— REQUEST —
Rewrite the data below from the line that has "Stellen Sie sich" through the line that has "Premium-Feeling für den". Replace "Flecken" with "Verschmutzungen" and change nothing else.

--- RECORDS TO PROCESS Enclosed Below ---

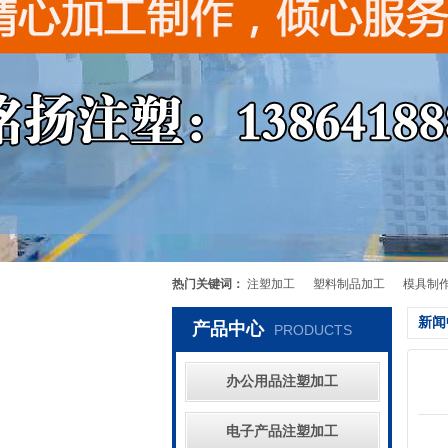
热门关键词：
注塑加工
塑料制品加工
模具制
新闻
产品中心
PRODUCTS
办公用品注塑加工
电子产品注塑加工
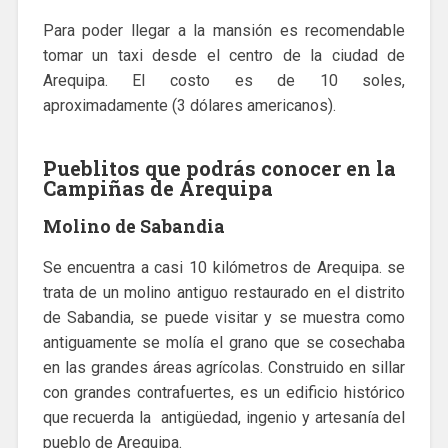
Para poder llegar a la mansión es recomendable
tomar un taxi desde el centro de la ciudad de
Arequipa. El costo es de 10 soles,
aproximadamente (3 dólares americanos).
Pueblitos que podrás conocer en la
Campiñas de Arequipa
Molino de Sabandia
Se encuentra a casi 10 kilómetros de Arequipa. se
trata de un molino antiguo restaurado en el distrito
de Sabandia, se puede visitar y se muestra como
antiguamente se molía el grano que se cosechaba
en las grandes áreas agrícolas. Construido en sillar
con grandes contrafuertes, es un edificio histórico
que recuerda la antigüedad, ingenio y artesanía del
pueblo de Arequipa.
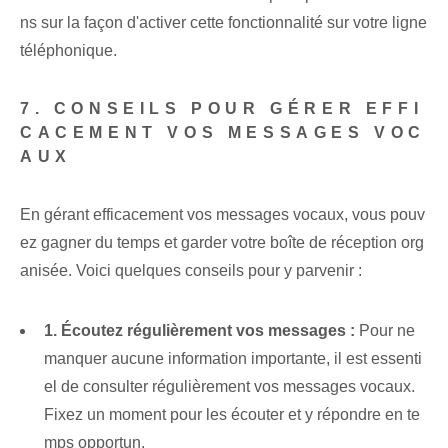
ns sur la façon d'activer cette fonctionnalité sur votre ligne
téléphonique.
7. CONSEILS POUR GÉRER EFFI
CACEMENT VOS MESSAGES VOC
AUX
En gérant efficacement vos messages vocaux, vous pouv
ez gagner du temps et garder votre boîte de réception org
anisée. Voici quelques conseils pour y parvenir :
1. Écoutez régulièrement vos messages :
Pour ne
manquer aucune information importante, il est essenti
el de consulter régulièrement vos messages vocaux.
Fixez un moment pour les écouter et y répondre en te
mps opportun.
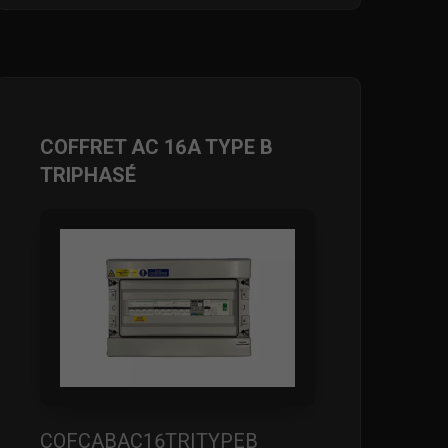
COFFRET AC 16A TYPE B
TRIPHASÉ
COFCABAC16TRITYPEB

--- End of Enclosed RECORDS TO PROCESS ---
--- RECORDS TO PROCESS Enclosed Below ---

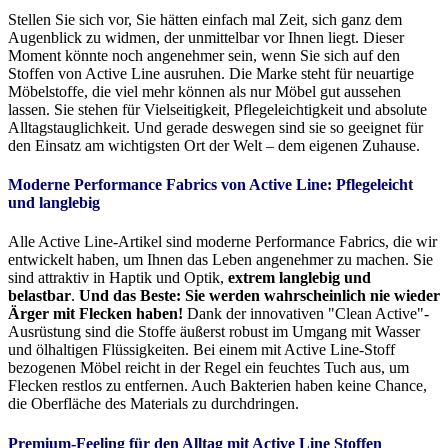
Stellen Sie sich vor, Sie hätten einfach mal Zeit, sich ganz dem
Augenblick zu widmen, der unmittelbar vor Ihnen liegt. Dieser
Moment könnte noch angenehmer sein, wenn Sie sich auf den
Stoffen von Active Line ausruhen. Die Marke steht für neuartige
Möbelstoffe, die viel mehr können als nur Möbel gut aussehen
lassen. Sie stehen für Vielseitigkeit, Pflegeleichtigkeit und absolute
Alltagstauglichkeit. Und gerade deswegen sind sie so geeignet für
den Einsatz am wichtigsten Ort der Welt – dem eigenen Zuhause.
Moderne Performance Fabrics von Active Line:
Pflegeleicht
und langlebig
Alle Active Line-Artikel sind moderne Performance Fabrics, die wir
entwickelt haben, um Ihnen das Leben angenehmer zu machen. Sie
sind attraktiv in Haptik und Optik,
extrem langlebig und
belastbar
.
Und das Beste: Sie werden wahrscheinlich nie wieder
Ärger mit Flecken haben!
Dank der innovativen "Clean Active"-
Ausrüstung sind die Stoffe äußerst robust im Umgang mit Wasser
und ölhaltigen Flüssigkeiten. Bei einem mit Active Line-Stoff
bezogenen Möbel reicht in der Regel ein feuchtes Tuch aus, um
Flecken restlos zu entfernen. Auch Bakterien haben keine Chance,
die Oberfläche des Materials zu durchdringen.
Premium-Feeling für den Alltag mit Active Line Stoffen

--- End of Enclosed RECORDS TO PROCESS ---

— OUTPUT —
Stellen Sie sich vor, Sie hätten einfach mal Zeit, sich ganz dem
Augenblick zu widmen, der unmittelbar vor Ihnen liegt. Dieser
Moment könnte noch angenehmer sein, wenn Sie sich auf den
Stoffen von Active Line ausruhen. Die Marke steht für neuartige
Möbelstoffe, die viel mehr können als nur Möbel gut aussehen
lassen. Sie stehen für Vielseitigkeit, Pflegeleichtigkeit und absolute
Alltagstauglichkeit. Und gerade deswegen sind sie so geeignet für
den Einsatz am wichtigsten Ort der Welt – dem eigenen Zuhause.
Moderne Performance Fabrics von Active Line:
Pflegeleicht
und langlebig
Alle Active Line-Artikel sind moderne Performance Fabrics, die wir
entwickelt haben, um Ihnen das Leben angenehmer zu machen. Sie
sind attraktiv in Haptik und Optik,
extrem langlebig und
belastbar
.
Und das Beste: Sie werden wahrscheinlich nie wieder
Ärger mit Verschmutzungen haben!
Dank der innovativen "Clean Active"-
Ausrüstung sind die Stoffe äußerst robust im Umgang mit Wasser
und ölhaltigen Flüssigkeiten. Bei einem mit Active Line-Stoff
bezogenen Möbel reicht in der Regel ein feuchtes Tuch aus, um
Verschmutzungen restlos zu entfernen. Auch Bakterien haben keine Chance,
die Oberfläche des Materials zu durchdringen.
Premium-Feeling für den Alltag mit Active Line Stoffen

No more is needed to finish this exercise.